Wednesday, August 13, 2014

Beyond the Wall and Other Adventures Review

Although the D&D phenomenon started with wargamers and quickly spread to college goers, children also flocked to the game. Almost everyone I knew in elementary school played it. The very original D&D rules were confusing even to hardened wargamers, and the AD&D books were extremely dense and written in a curious style. What largely formed the gateway for kids was "basic" D&D, first that of J. Eric Holmes, then later by Tom Moldvay and then Frank Mentzer. That child friendliness was lost in more recent editions, which was marketed essentially to existing gamers (at least in my opinion).

Beyond the Wall and Other Adventures from Flatland Games is an attempt to not only reverse that trend of child friendliness, but to actually make a game for children and young adults. That's not to say childish, but trying to capture the feel of young adult fantasy literature, where a young person is thrust into adventure along with his friends.


At its core, Beyond the Wall is a fairly simple version of old school D&D using base attack bonus and ascending armor class. There are three classes: warrior, rogue, and mage. This sounds simplistic, but a character's background can change this dramatically (giving a class "knacks" in the case of the warrior, or skills for all the classes), and in some cases, there are mult-class types.

Character generation is done using a playbook that contains a fairly simple life path system. That is, you randomly roll your character's background, which generated the skills and abilities scores for your character. Each playbook has different tables, and there are a large number of playbooks to choose from. What's more, is that you don't just create your character with the playbook, you help create another player's character as well. This also serves to tie the characters together as friends.

And the playbook isn't just used for character generation, it has all the rules needed to play, really.


The warrior is close to the standard old school fighter, no special abilities, but the best at fighting and can use all weapons and armor. He also gets a "knack" every other level, which is something akin to the feat from 3e. Basically a +1 bonus to initiative, damage, AC, or saving throws, or a specialization in another weapon (warriors start with specialization in one).

The rogue is somewhat better than the normal old school thief. Although they don't fight too well, they can wear all armor besides plate, and get a d8 for hit points. They also get a lot more skills

The skill system is largely freeform, and done by simple ability score checks, though having a "skill" in something will give a +2 bonus (or +4 if you have it twice). This includes the traditional "thief" skills

Lastly the is the mage, taking the role of both the old school magic-user and cleric. So this is probably where it diverges the most from regular D&D. It mostly follows the magic-user, not being able to wear armor, but has a few healing spells.

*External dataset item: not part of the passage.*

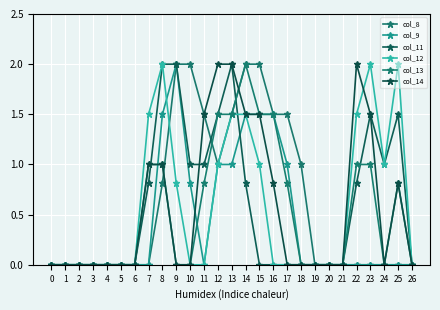

Is this an area chart (filled region under the line)?

No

The magic system is vaguely Vancian (that is, like regular old school D&D), but not very. Characters can cast as many spells per day (that they know) as their character level, but can cast as many cantrips they like as long as they make a roll. Once that fails, they are worn out and can't cast any more cantrips until the next day. There are no limits on how many spells they know, but they have to see if they can learn them.

Cantrips are generally weak, but useful. Spells are pretty much the equivalent of 1st or 2nd level spells in traditional D&D and include things like burning hands, magic missile, and spider climb. But also cleric ones, like healing and turning undead. Most are renamed and rewritten, and it uses a simplified range system of near, far, touch, and self.

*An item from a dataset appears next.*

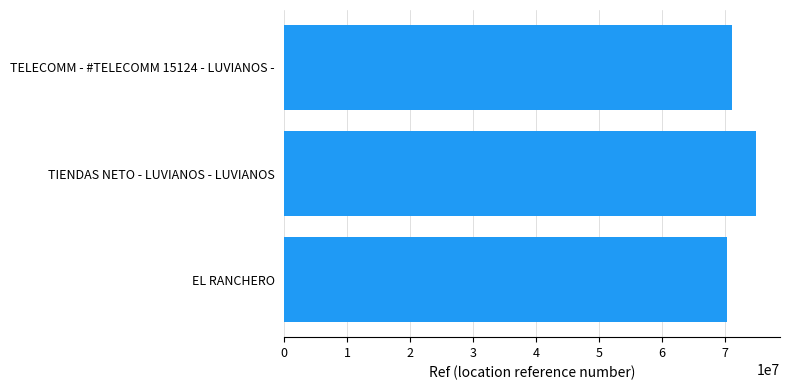

What is the ratio of the value at TELECOMM - #TELECOMM 15124 - LUVIANOS - to the value at TIENDAS NETO - LUVIANOS - LUVIANOS?

0.9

There are also more powerful spells, rituals, that take a long time to cast and so aren't suitable for combat. Unlike spells, these are divided by levels, from 1 to 10, and many are standard D&D spells, such as Unseen Servant, Continual Light, and so forth. They require an hour per level to cast, and you have to be be that level to cast that ritual.

While the idea behind this is pretty nice, at the same time, I'm not sure how practical it is for gameplay, because it basically ties up a character for several hours of game time. What are the other players supposed to do while that character is casting the ritual? Rest in some cases, but still.


Although there is some traditional GM material (a bestiary of monsters and advice and so forth), adventures are presented in unusual manner, similar to that of the playbooks for characters. Basically in a "scenario pack" you are given useful information and tables and sort of walks you through making an adventure much like the playbooks do for making a character.

The downside is that there is only one scenario pack that comes with the game, although there is one more free one. If you want to make more adventures, you are almost on your own. It is simple enough to use most other OSR modules (Basic Fantasy in particular as it also uses ascending AC), but they do lack the focus on the village that Beyond the Wall has, which is part of the game's charm.

Final Thoughts

It seems like everyone and their brother's sister's cousin is putting out their own RPG and/or retro clone. Most actually do have something new or different that they offer, but few make me say "Wow, I really want to play (or run) this!". Beyond the Wall and Other Adventures really does, especially to roll up characters.

On the other hand, once you run out of the scenario packs, or if they don't strike your fancy, you are left without much support in creating adventures. For a long time GM, that's really no problem, but for a game aimed at beginners, it's something of a flaw. However, apparently Flatland Games is working on a GM's guide of sorts.

Still, it really captures the magic of role-playing.